Aim of the task: Each line of the listing must be transcribed exactly, except for the images, which should be excluded.

Raw data:
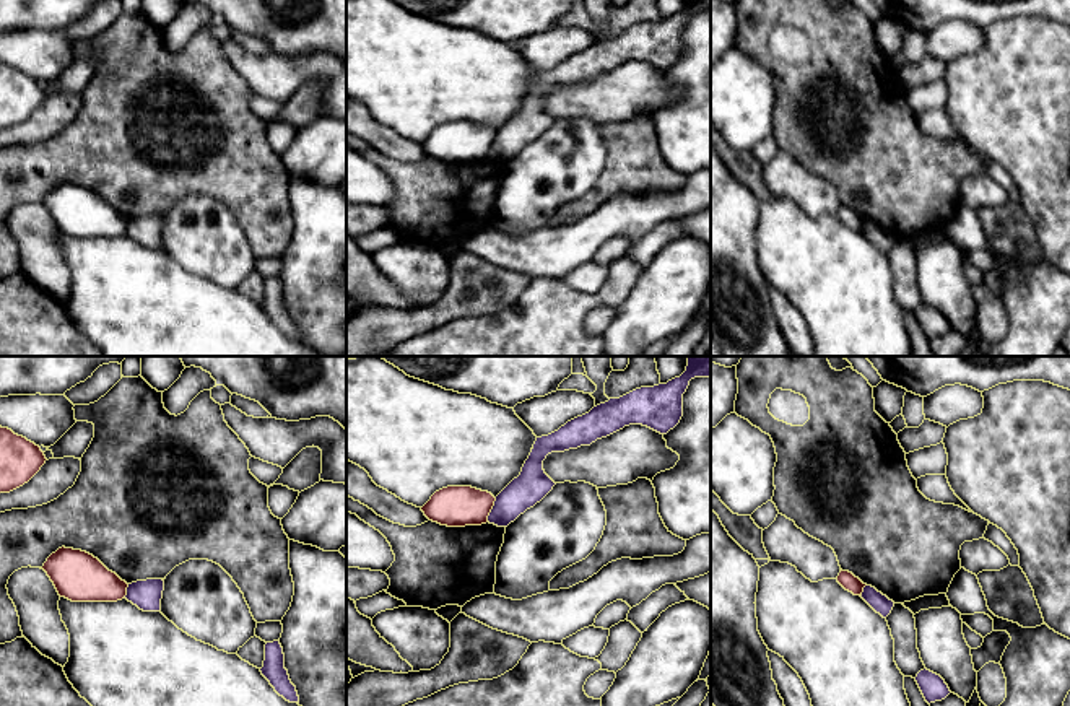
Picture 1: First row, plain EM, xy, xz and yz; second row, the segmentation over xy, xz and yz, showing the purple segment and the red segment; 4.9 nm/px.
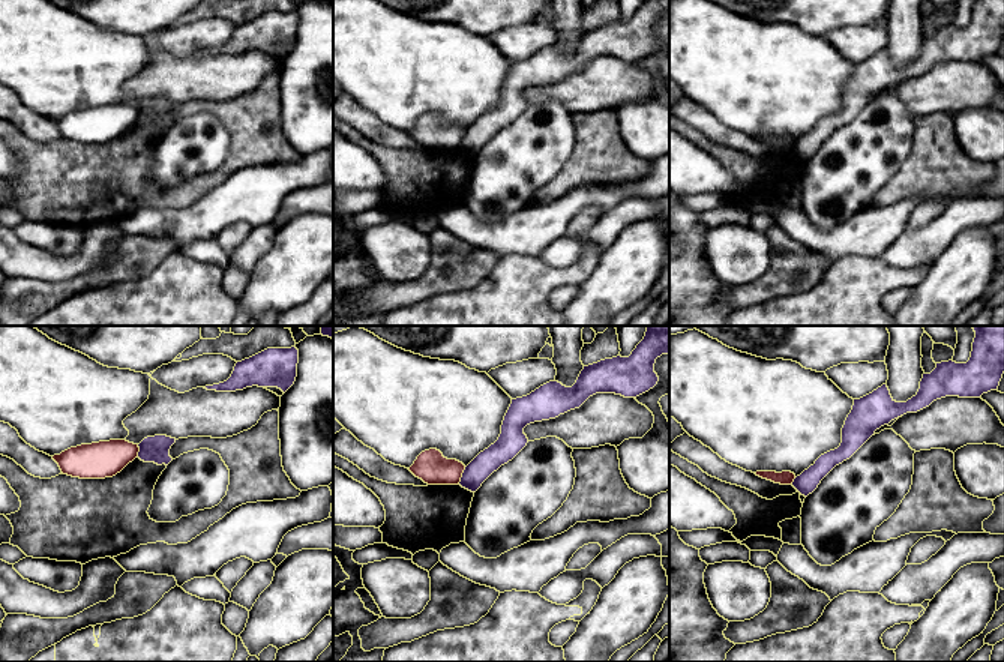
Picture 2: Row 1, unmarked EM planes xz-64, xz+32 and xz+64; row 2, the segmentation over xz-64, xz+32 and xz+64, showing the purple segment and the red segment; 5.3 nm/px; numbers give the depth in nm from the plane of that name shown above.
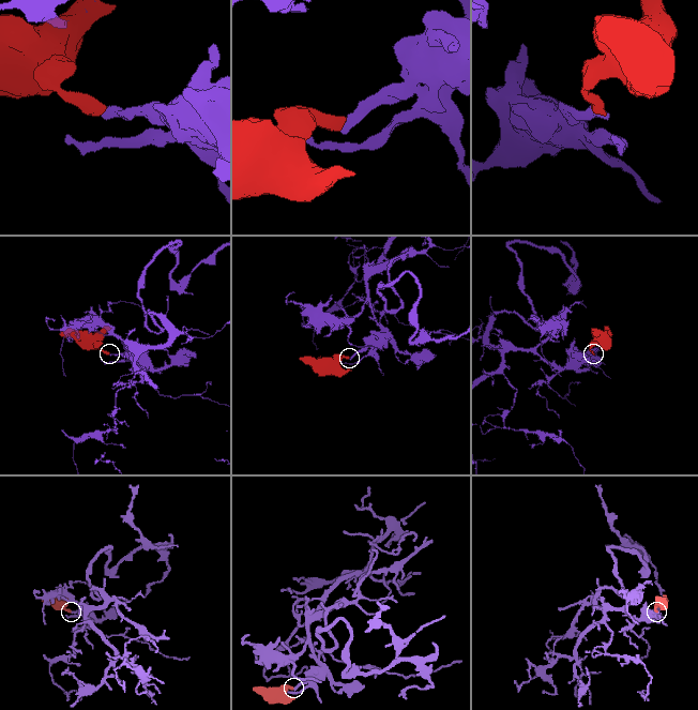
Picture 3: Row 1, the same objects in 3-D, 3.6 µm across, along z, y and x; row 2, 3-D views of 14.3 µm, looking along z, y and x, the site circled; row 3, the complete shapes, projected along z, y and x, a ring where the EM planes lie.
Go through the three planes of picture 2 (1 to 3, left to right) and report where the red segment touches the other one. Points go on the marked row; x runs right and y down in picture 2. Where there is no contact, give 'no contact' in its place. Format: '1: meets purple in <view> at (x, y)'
1: meets purple in xz-64 at (140, 451)
2: meets purple in xz+32 at (462, 476)
3: meets purple in xz+64 at (794, 481)

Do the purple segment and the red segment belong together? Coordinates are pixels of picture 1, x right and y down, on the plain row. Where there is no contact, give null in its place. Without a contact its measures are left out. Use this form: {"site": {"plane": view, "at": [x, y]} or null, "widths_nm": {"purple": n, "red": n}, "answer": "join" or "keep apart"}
{"site": {"plane": "xz", "at": [491, 145]}, "widths_nm": {"purple": 170, "red": 200}, "answer": "keep apart"}

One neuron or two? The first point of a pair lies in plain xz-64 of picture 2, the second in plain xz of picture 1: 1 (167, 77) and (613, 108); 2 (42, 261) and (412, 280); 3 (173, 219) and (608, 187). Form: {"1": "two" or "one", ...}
{"1": "one", "2": "two", "3": "two"}

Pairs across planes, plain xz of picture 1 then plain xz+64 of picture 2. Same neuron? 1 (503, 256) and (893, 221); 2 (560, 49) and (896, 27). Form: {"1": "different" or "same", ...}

Answer area:
Picture 1: First row, plain EM, xy, xz and yz; second row, the segmentation over xy, xz and yz, showing the purple segment and the red segment; 4.9 nm/px.
Picture 2: Row 1, unmarked EM planes xz-64, xz+32 and xz+64; row 2, the segmentation over xz-64, xz+32 and xz+64, showing the purple segment and the red segment; 5.3 nm/px; numbers give the depth in nm from the plane of that name shown above.
Picture 3: Row 1, the same objects in 3-D, 3.6 µm across, along z, y and x; row 2, 3-D views of 14.3 µm, looking along z, y and x, the site circled; row 3, the complete shapes, projected along z, y and x, a ring where the EM planes lie.
Go through the three planes of picture 2 (1 to 3, left to right) and report where the red segment touches the other one. Points go on the marked row; x runs right and y down in picture 2. Where there is no contact, give 'no contact' in its place. Format: '1: meets purple in <view> at (x, y)'
1: meets purple in xz-64 at (140, 451)
2: meets purple in xz+32 at (462, 476)
3: meets purple in xz+64 at (794, 481)

Do the purple segment and the red segment belong together? Coordinates are pixels of picture 1, x right and y down, on the plain row. Where there is no contact, give null in its place. Without a contact its measures are left out. Use this form: {"site": {"plane": view, "at": [x, y]} or null, "widths_nm": {"purple": n, "red": n}, "answer": "join" or "keep apart"}
{"site": {"plane": "xz", "at": [491, 145]}, "widths_nm": {"purple": 170, "red": 200}, "answer": "keep apart"}

One neuron or two? The first point of a pair lies in plain xz-64 of picture 2, the second in plain xz of picture 1: 1 (167, 77) and (613, 108); 2 (42, 261) and (412, 280); 3 (173, 219) and (608, 187). Form: {"1": "two" or "one", ...}
{"1": "one", "2": "two", "3": "two"}

Pairs across planes, plain xz of picture 1 then plain xz+64 of picture 2. Same neuron? 1 (503, 256) and (893, 221); 2 (560, 49) and (896, 27). Form: {"1": "different" or "same", ...}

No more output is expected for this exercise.